▸ TASK OBJECTIVE: Examine every line of the listing below. Count those containing "wire" and state only the result.

▸ EXERCISE DATA:
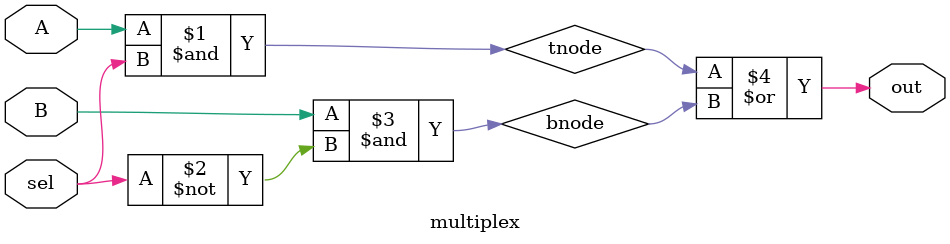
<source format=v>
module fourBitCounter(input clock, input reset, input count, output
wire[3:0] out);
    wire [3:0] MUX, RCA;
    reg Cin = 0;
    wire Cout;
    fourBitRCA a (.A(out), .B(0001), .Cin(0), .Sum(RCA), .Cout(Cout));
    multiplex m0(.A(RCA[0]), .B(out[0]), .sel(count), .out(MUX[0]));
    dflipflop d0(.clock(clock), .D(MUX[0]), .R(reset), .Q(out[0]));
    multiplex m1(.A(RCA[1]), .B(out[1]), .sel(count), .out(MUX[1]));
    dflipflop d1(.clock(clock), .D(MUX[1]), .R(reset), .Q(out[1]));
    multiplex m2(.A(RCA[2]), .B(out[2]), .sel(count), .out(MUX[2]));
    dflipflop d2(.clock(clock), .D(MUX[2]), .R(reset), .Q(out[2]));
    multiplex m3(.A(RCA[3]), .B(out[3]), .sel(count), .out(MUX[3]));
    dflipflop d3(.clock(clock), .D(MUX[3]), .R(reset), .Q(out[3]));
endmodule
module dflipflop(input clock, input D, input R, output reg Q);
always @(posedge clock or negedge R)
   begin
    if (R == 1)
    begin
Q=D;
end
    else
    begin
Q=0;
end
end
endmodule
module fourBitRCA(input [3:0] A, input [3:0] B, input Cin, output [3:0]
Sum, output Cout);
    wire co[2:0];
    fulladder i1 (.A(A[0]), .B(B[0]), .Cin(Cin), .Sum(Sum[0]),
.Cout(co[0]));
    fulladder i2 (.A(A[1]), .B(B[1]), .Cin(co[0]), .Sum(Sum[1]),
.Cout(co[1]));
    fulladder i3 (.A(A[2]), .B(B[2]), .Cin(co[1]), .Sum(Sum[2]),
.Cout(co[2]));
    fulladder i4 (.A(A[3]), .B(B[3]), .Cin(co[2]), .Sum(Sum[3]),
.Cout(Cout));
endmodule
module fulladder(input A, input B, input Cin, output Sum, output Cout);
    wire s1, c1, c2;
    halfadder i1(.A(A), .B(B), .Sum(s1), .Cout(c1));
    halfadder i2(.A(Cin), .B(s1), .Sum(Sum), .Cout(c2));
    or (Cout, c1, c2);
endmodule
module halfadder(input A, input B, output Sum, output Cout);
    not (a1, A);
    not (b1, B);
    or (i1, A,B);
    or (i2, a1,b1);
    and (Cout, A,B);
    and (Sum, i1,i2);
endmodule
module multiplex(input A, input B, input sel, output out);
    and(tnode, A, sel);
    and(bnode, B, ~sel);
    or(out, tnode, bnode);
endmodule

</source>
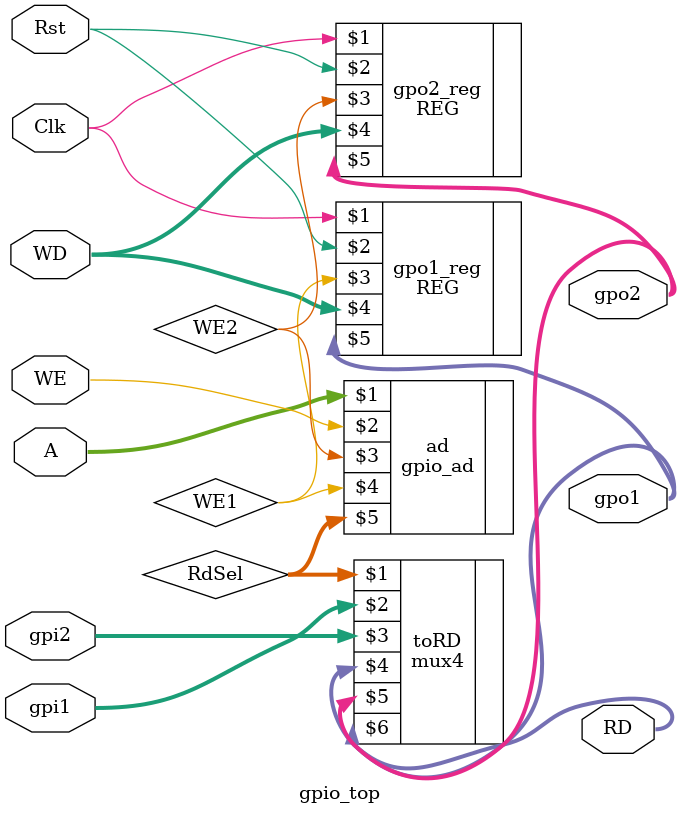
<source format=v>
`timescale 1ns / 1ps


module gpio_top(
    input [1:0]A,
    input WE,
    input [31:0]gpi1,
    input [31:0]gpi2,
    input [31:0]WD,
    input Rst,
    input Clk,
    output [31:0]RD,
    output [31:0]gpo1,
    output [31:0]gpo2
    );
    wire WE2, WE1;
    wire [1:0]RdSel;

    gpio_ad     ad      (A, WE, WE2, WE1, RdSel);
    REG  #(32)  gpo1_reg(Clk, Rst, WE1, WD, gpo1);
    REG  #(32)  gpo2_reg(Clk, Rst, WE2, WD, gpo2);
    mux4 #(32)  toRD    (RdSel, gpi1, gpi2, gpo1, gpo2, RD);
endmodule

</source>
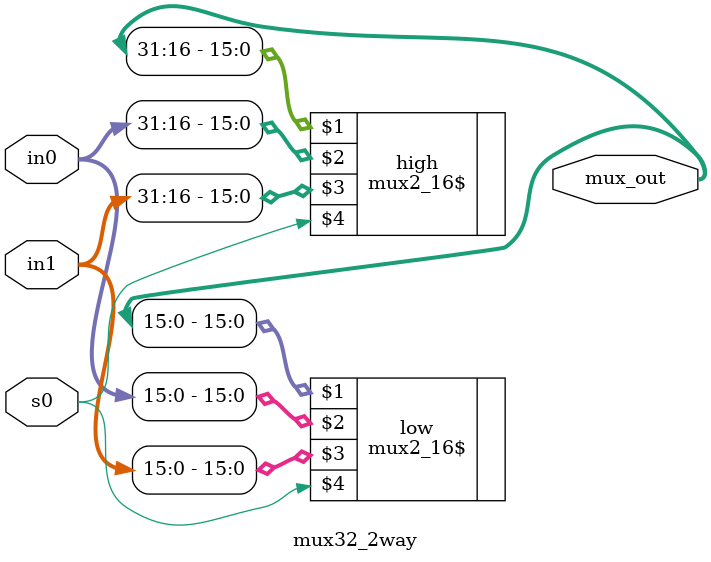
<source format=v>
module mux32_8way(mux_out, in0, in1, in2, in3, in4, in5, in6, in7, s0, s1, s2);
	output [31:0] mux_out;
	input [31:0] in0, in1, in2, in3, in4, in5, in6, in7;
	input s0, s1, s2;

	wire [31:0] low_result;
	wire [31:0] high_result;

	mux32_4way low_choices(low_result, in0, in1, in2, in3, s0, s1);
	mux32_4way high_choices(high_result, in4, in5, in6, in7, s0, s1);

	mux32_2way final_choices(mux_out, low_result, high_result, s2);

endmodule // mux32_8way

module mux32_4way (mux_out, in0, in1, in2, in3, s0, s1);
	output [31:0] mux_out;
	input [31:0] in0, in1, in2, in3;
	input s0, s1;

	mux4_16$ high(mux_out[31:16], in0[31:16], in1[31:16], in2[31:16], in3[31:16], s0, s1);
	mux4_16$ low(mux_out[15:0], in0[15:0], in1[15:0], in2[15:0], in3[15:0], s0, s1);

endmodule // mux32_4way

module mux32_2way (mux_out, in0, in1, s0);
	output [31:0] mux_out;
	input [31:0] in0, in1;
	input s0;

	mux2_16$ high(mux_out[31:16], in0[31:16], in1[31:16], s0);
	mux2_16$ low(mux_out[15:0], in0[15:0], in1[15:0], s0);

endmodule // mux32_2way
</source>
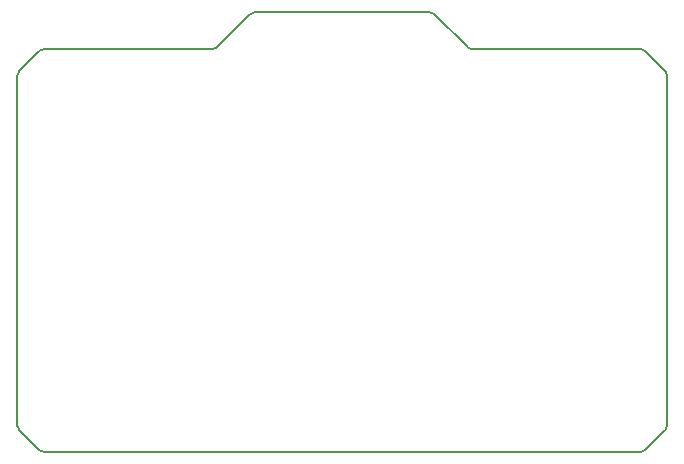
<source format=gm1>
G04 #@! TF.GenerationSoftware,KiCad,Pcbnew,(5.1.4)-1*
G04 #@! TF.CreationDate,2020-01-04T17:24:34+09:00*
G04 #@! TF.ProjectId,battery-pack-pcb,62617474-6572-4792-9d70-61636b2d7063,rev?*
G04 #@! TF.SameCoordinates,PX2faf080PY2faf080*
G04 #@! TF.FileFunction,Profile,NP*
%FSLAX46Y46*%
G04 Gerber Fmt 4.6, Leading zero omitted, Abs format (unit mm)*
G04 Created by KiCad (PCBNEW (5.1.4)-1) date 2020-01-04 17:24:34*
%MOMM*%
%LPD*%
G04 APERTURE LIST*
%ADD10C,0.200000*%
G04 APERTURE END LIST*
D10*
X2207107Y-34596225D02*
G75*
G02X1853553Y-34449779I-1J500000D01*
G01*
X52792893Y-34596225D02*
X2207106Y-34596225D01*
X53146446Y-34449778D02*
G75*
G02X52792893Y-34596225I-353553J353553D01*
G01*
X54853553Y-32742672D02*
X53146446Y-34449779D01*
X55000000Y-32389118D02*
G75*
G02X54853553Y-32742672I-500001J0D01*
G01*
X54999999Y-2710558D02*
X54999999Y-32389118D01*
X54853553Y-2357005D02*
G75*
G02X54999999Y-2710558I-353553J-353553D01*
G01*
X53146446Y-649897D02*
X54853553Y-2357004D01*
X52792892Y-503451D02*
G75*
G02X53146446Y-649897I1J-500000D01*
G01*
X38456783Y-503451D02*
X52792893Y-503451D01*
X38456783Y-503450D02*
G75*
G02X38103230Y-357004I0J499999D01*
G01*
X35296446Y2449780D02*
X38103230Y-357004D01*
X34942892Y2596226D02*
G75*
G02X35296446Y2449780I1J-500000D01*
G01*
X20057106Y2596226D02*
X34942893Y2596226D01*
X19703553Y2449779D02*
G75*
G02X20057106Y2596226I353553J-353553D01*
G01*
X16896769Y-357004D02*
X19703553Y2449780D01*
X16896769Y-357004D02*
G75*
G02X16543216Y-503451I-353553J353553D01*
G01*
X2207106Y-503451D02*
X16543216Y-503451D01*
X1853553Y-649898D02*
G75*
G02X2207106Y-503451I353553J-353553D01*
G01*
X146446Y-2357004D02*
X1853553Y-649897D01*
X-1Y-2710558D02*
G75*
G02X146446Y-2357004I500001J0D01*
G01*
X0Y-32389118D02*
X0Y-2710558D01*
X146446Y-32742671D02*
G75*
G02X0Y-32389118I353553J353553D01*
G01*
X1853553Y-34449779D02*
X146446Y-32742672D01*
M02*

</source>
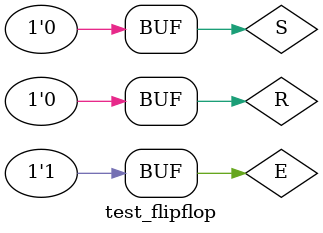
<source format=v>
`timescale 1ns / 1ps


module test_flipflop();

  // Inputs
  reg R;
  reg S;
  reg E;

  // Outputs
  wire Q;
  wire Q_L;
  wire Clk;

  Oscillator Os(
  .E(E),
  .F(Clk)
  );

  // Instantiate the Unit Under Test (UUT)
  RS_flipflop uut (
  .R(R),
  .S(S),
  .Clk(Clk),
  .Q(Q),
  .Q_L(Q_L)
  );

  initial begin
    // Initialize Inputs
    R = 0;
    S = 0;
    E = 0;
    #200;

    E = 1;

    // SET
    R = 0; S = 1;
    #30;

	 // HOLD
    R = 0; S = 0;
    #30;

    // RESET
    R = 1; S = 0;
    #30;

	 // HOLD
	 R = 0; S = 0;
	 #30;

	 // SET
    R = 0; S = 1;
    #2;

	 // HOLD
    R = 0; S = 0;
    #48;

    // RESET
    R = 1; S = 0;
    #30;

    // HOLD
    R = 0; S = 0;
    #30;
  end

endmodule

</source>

▸ THE COMPLETED TASK: 12